$23M NSF grant powers new science, technology center

Ritchie Patterson
Jason Koski/Cornell Marketing Group
Ritchie Patterson, professor of physics and principal investigator for the Center for Bright Beams.

A collaboration of scientists, led by Cornell University, has been awarded $23 million by the National Science Foundation to increase the intensity of beams of charged particles while lowering the cost of key accelerator technologies. This Science and Technology Center (STC) will contribute to scientific advances in disciplines including chemistry and biology by enhancing accelerator capabilities.

Particle accelerators generate powerful X-ray and electron beams that reveal the structure of biological molecules and materials, produce collisions that replicate conditions in the early universe or reveal the structure of the proton, and serve critical functions in manufacturing.

“Beam science enables these devices, but questions in beam science require a new approach,” said Ritchie Patterson, principal investigator for the Center for Bright Beams (CBB) at Cornell. “To realize the full potential of beams for science and industry, we need to combine the expertise of accelerator physicists with the knowledge and tools of scientists and mathematicians from a wide range of disciplines.”

That is precisely what CBB proposes to do, with experts in physical chemistry, materials science, condensed matter physics, plasma physics and mathematics strengthening accelerator scientists from around the country.

The new center, which includes leaders from the Cornell Laboratory for Accelerator-based Sciences and Education (CLASSE), will investigate three inseparable themes of particle accelerators: beam production, beam acceleration, and beam transport and storage.

This center’s overarching research goal is to increase the intensity (brightness) of charged particle beams by a factor of 100, thus enabling ultra-fast electron imaging for materials science and biology, extending the reach of particle colliders, and offering new tools to the semiconductor industry for the creation and inspection of integrated circuits.

For many years, scientists at Cornell and elsewhere have increased beam brightness through clever design of devices for beam production, acceleration and transport, and through largely trial-and-error improvements in materials processing. This strategy has led to enormous advances, benefiting the Cornell Electron Storage Ring and many other accelerators, but it is now reaching its limits. As a result, scientists do not control or even understand all of the factors that contribute to surface resistance, which drives both the length of an accelerator and its energy efficiency, and similar questions remain for other key accelerator technologies. Answering the open scientific questions in beam science requires a new approach.

“Our vision is to develop the fundamental knowledge that is required to improve the performance and lower the costs of accelerator technologies,” said Steven Sibener, one of the center’s leaders and physical chemistry professor at the University of Chicago. “We will leverage the diverse experience available at universities and national labs, and will transfer the knowledge and technology back to them.”

Roughly 10,000 U.S. researchers rely on beams of electrons or photons for physics, chemistry, materials science, biology and medicine. By enhancing the capabilities of the accelerators essential to research in these fields, the Center for Bright Beams will improve the performance of small laboratory instruments and industrial tools as well as large colliders and X-ray sources.

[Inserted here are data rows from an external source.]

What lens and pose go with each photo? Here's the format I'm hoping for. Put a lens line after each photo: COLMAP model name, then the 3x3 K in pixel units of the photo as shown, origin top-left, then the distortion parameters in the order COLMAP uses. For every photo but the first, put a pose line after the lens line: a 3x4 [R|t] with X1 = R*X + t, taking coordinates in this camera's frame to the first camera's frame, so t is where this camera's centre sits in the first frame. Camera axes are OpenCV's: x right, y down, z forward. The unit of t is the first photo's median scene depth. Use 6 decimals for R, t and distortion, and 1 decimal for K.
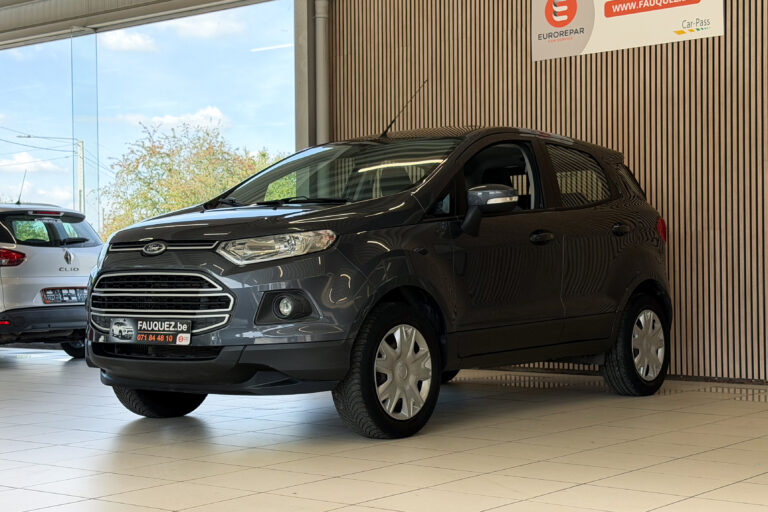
lens RADIAL K [[1250.5, 0, 384.0], [0, 1250.5, 278.0], [0, 0, 1]] dist [0.130711, -0.029585]
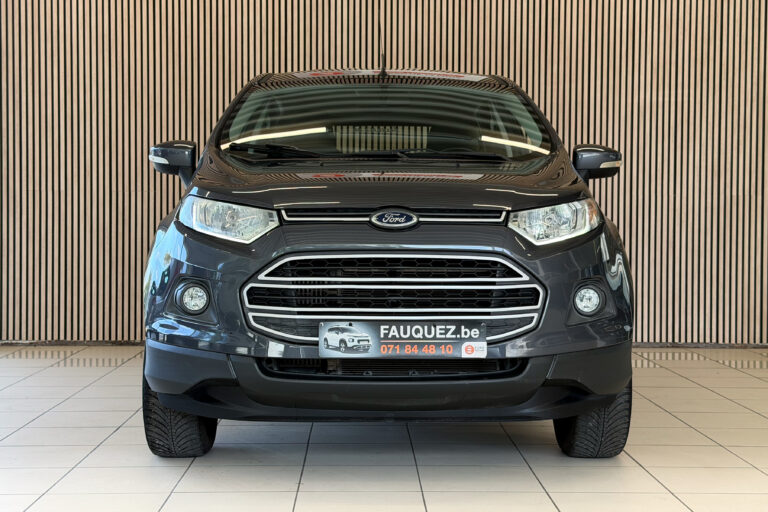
lens RADIAL K [[1189.8, 0, 396.7], [0, 1189.8, 227.9], [0, 0, 1]] dist [0.111524, -0.005785]
pose [[0.772747, 0.005550, 0.634690, -0.510325], [-0.011609, 0.999918, 0.005391, -0.019060], [-0.634608, -0.011534, 0.772748, 0.418506]]
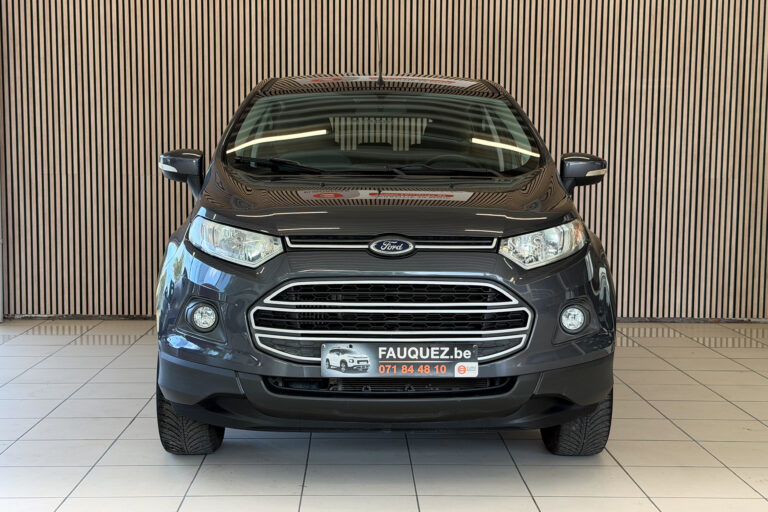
lens RADIAL K [[1123.6, 0, 384.0], [0, 1123.6, 256.0], [0, 0, 1]] dist [0.117423, -0.015129]
pose [[0.775825, -0.040578, 0.629642, -0.512345], [-0.012778, 0.996715, 0.079978, -0.060281], [-0.630819, -0.070095, 0.772757, 0.420430]]
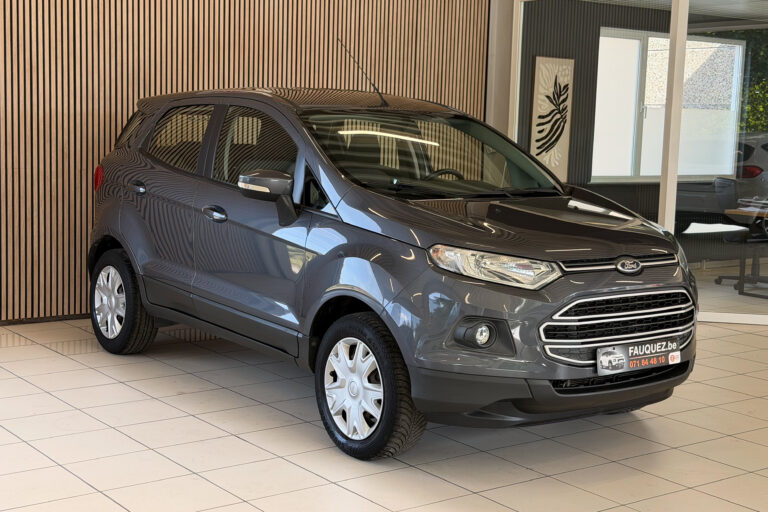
lens RADIAL K [[1123.6, 0, 384.0], [0, 1123.6, 256.0], [0, 0, 1]] dist [0.117423, -0.015129]
pose [[0.264480, -0.099060, 0.959290, -0.869234], [-0.030762, 0.993338, 0.111057, -0.099392], [-0.963900, -0.058882, 0.259671, 0.816837]]
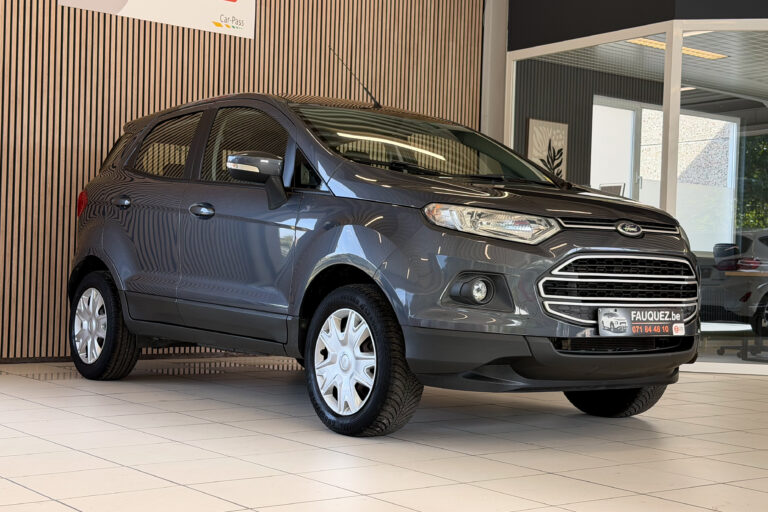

The center’s industrial partners will incorporate their inventions into instruments for manufacturing integrated circuits, producing medical radioisotopes and developing new pharmaceuticals. CBB will transfer their bright beam technology to market leaders in accelerator components, electron microscopy, photolithography and semiconductor inspection.

Along with Patterson and Sibener, the project funded by the STC Integrative Partnerships program includes researchers and collaborators at the University of California-Los Angeles, the University of Florida, the University of Maryland at College Park, Brigham Young University, Morehouse College, Clark Atlanta University and Chicago State University. Scientists at Lawrence Berkeley National Laboratory, Fermi National Accelerator Laboratory, the University of Toronto and TRIUMF will also contribute their expertise.

Rick Ryan is a science communicator for CLASSE.